- **What the task asks**: Only an exact copy of the entries, stripped of pictures, will serve as the answer.

Collected data entries
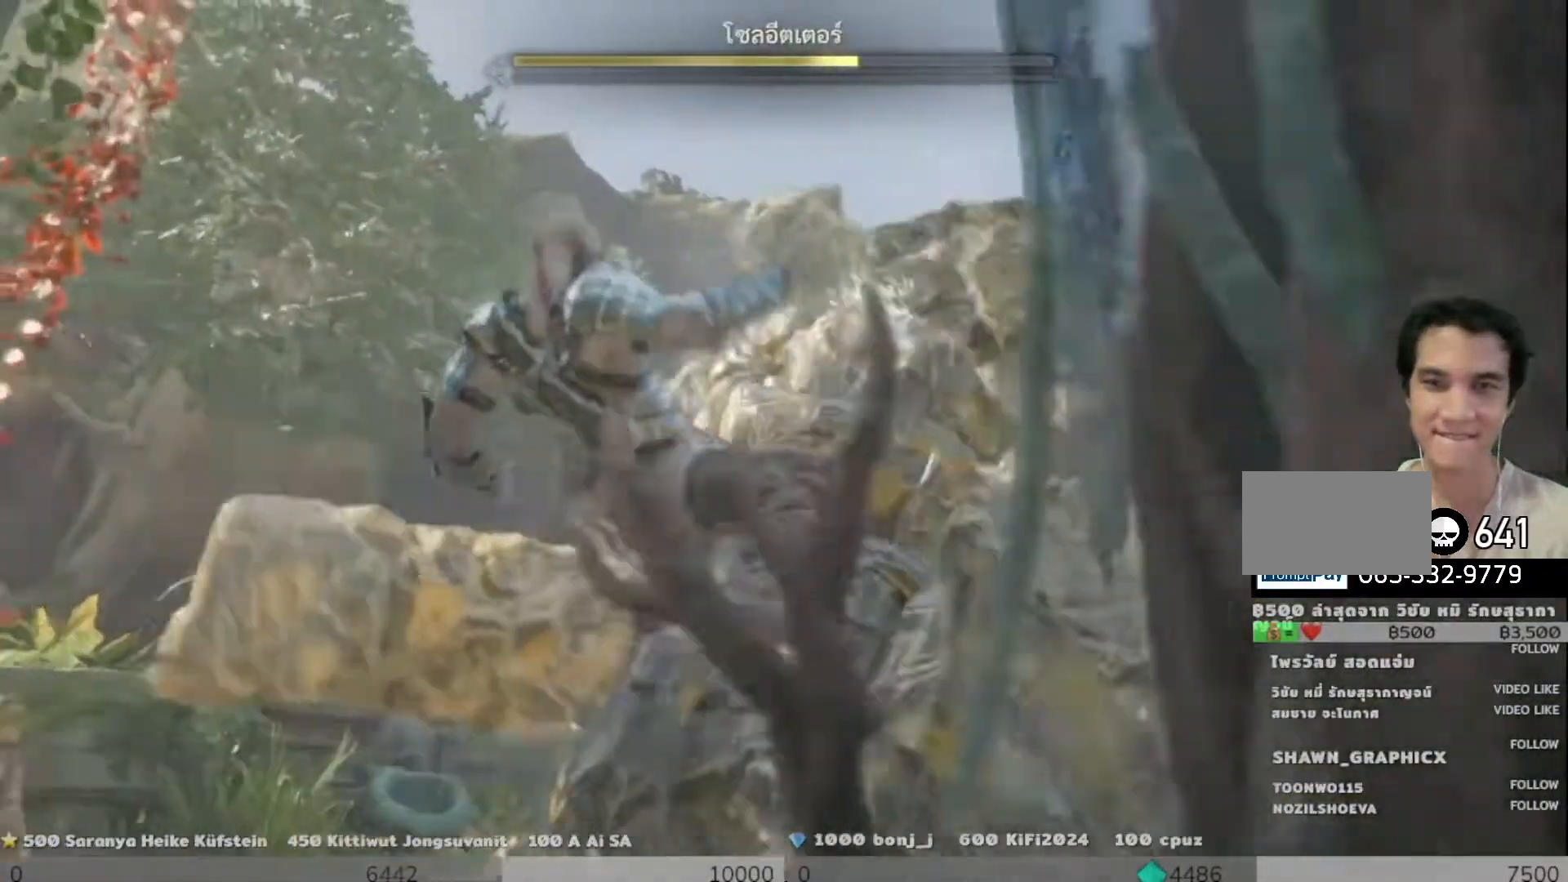
{"buttons": [], "left_stick": "down-left", "right_stick": "down-right", "events": [[116, "right_stick", "down-right"]]}
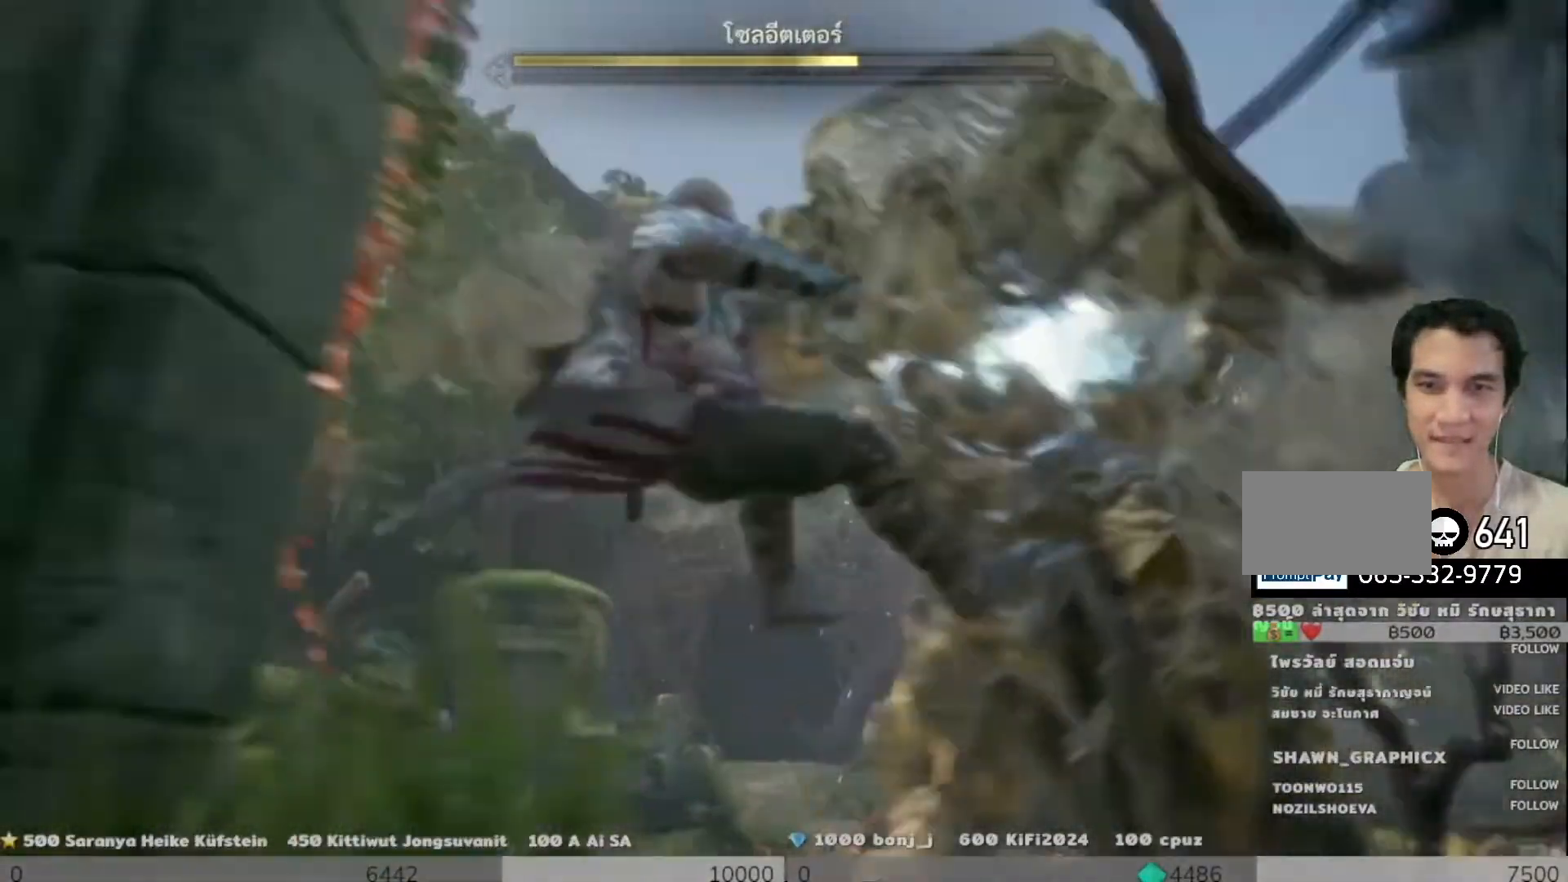
{"buttons": [], "left_stick": "down-left", "right_stick": "down-right", "events": []}
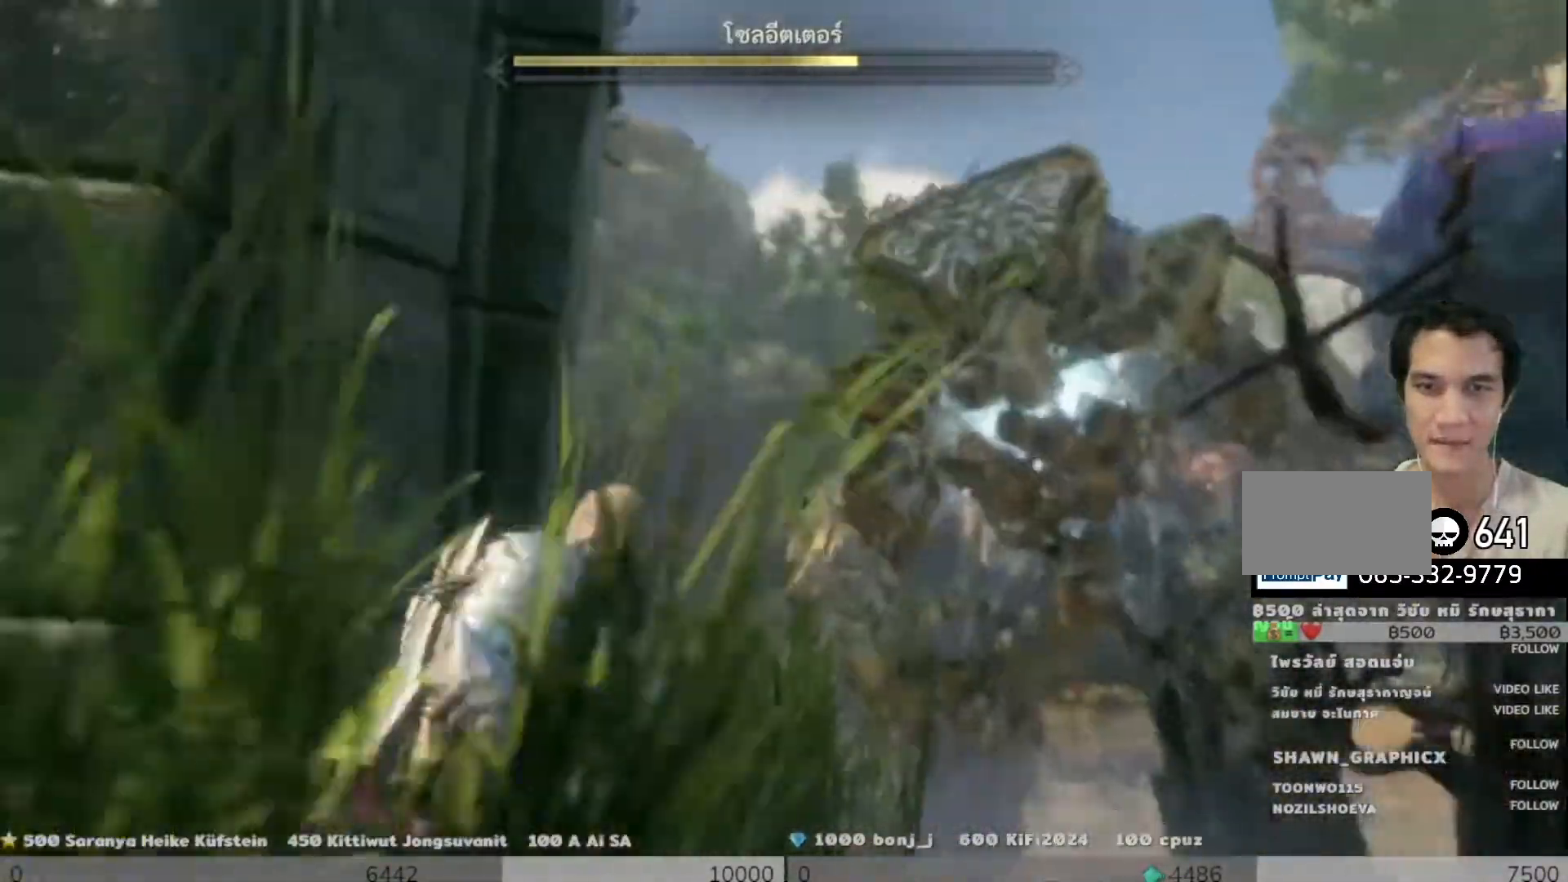
{"buttons": [], "left_stick": "left", "right_stick": "up-left", "events": [[33, "left_stick", "left"], [83, "right_stick", "center"], [200, "L3", "down"], [266, "right_stick", "left"], [500, "L3", "up"], [500, "right_stick", "up-left"]]}
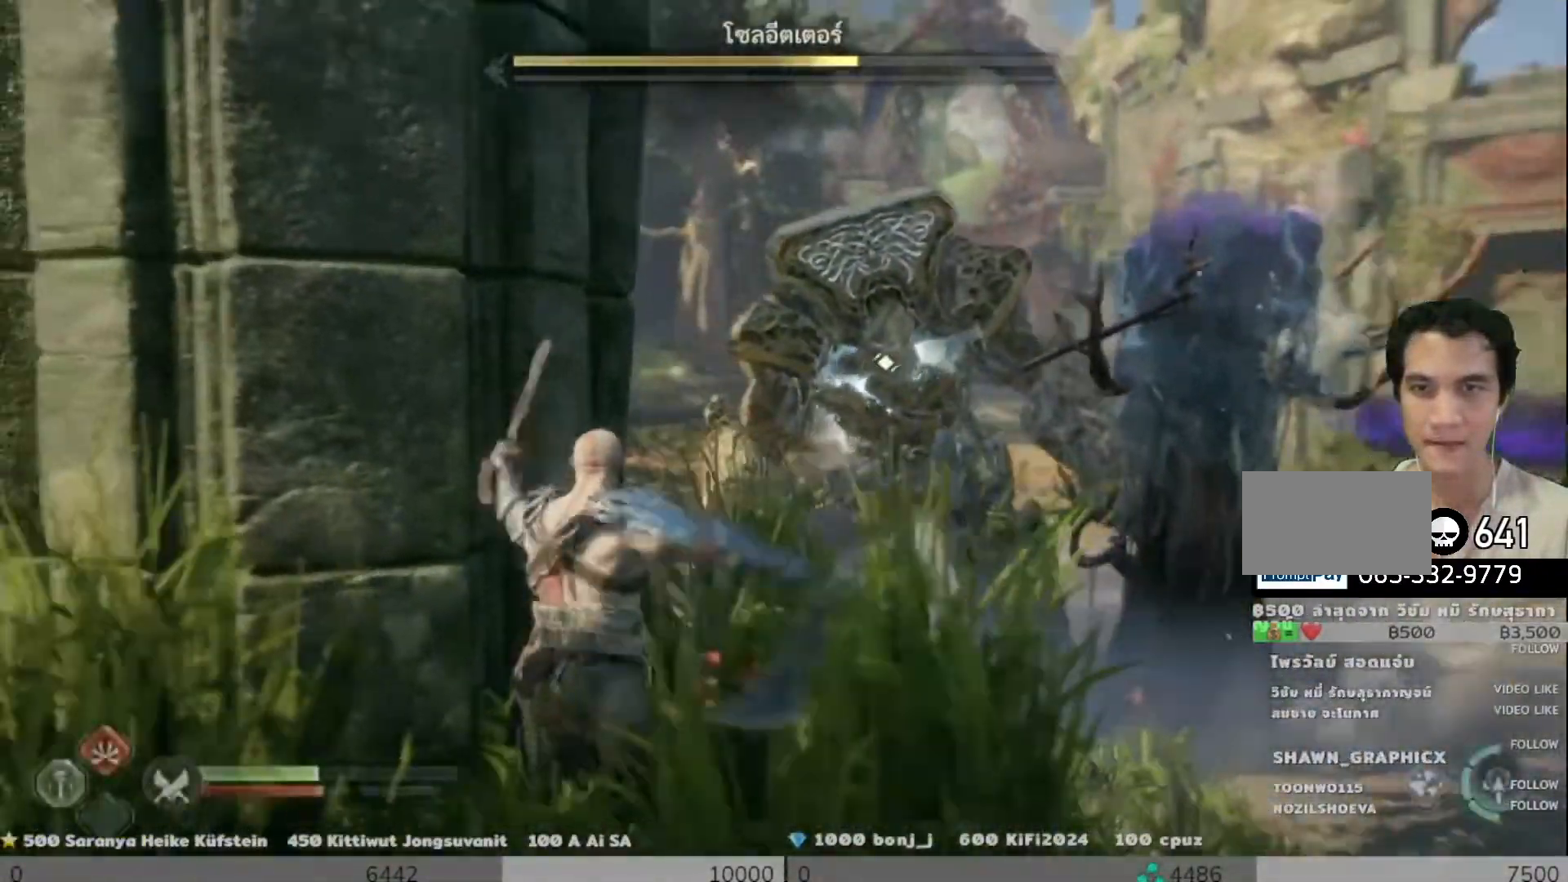
{"buttons": [], "left_stick": "down", "right_stick": "center", "events": [[150, "right_stick", "right"], [400, "right_stick", "center"], [450, "left_stick", "down"]]}
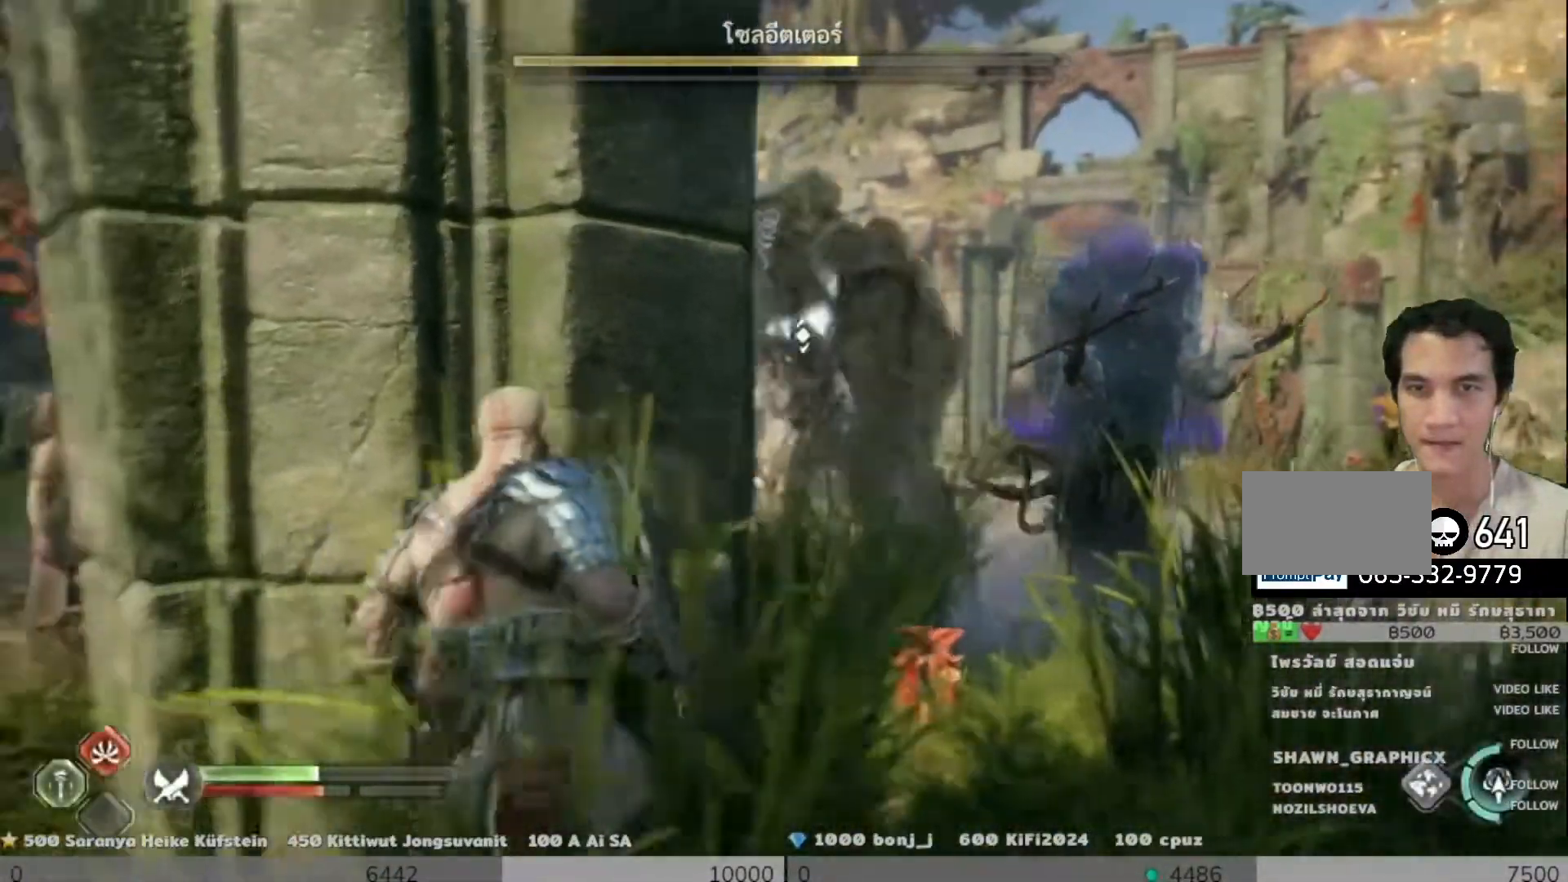
{"buttons": ["L2"], "left_stick": "down-right", "right_stick": "up-right", "events": [[50, "left_stick", "down-right"], [133, "L2", "down"], [233, "right_stick", "up-right"], [283, "left_stick", "down"], [433, "left_stick", "down-right"]]}
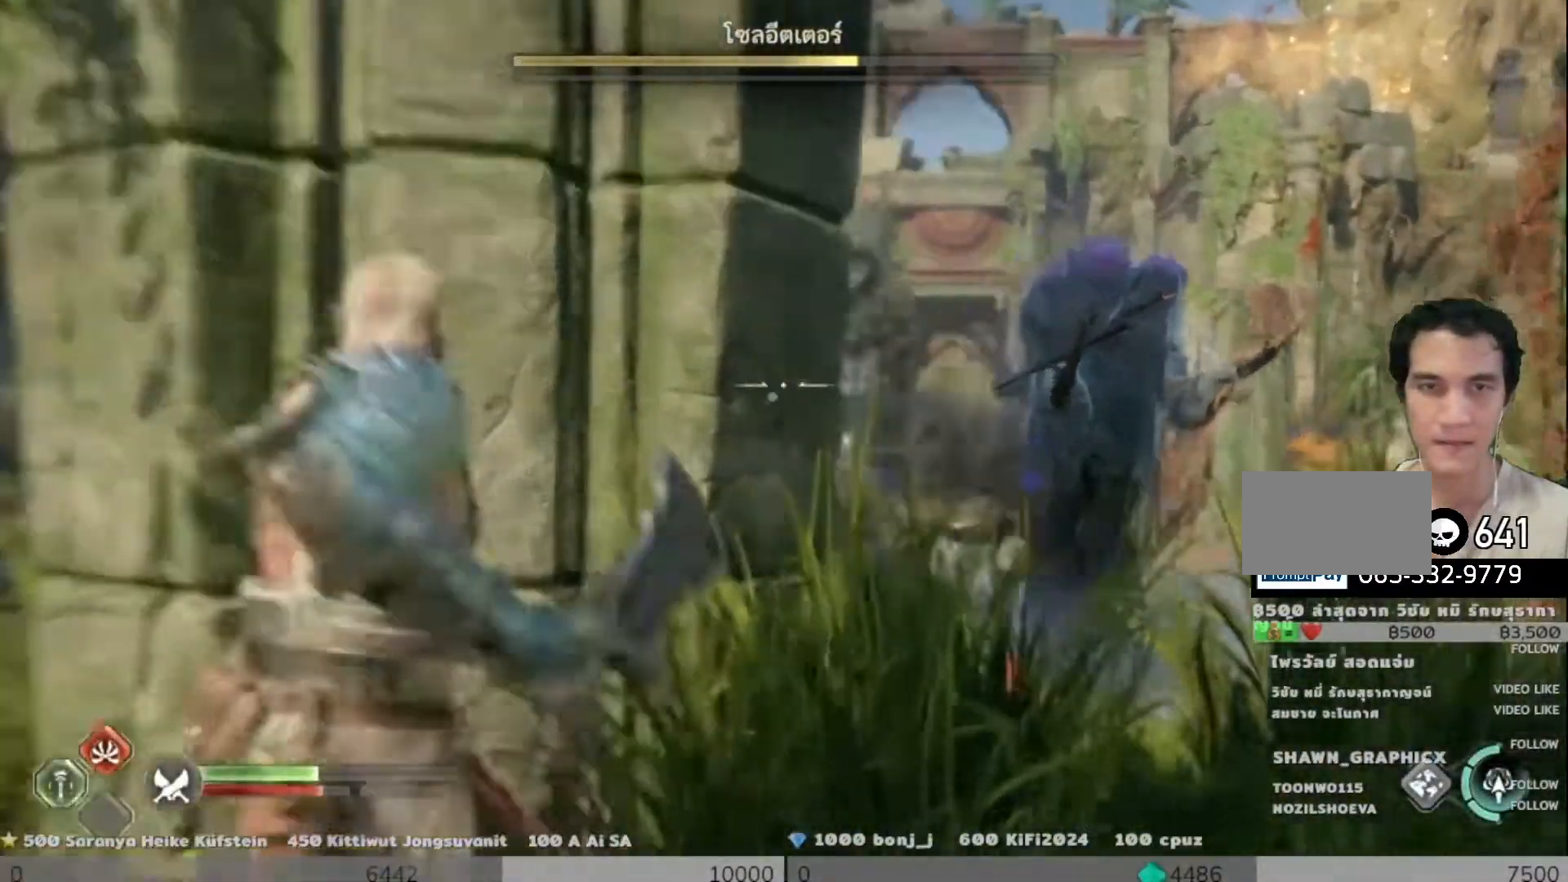
{"buttons": ["L2"], "left_stick": "down-right", "right_stick": "center", "events": [[50, "right_stick", "center"], [100, "left_stick", "down-left"], [334, "left_stick", "down-right"]]}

- **Answer for this exercise**:
{"buttons": [], "left_stick": "down-left", "right_stick": "down-right", "events": [[116, "right_stick", "down-right"]]}
{"buttons": [], "left_stick": "down-left", "right_stick": "down-right", "events": []}
{"buttons": [], "left_stick": "left", "right_stick": "up-left", "events": [[33, "left_stick", "left"], [83, "right_stick", "center"], [200, "L3", "down"], [266, "right_stick", "left"], [500, "L3", "up"], [500, "right_stick", "up-left"]]}
{"buttons": [], "left_stick": "down", "right_stick": "center", "events": [[150, "right_stick", "right"], [400, "right_stick", "center"], [450, "left_stick", "down"]]}
{"buttons": ["L2"], "left_stick": "down-right", "right_stick": "up-right", "events": [[50, "left_stick", "down-right"], [133, "L2", "down"], [233, "right_stick", "up-right"], [283, "left_stick", "down"], [433, "left_stick", "down-right"]]}
{"buttons": ["L2"], "left_stick": "down-right", "right_stick": "center", "events": [[50, "right_stick", "center"], [100, "left_stick", "down-left"], [334, "left_stick", "down-right"]]}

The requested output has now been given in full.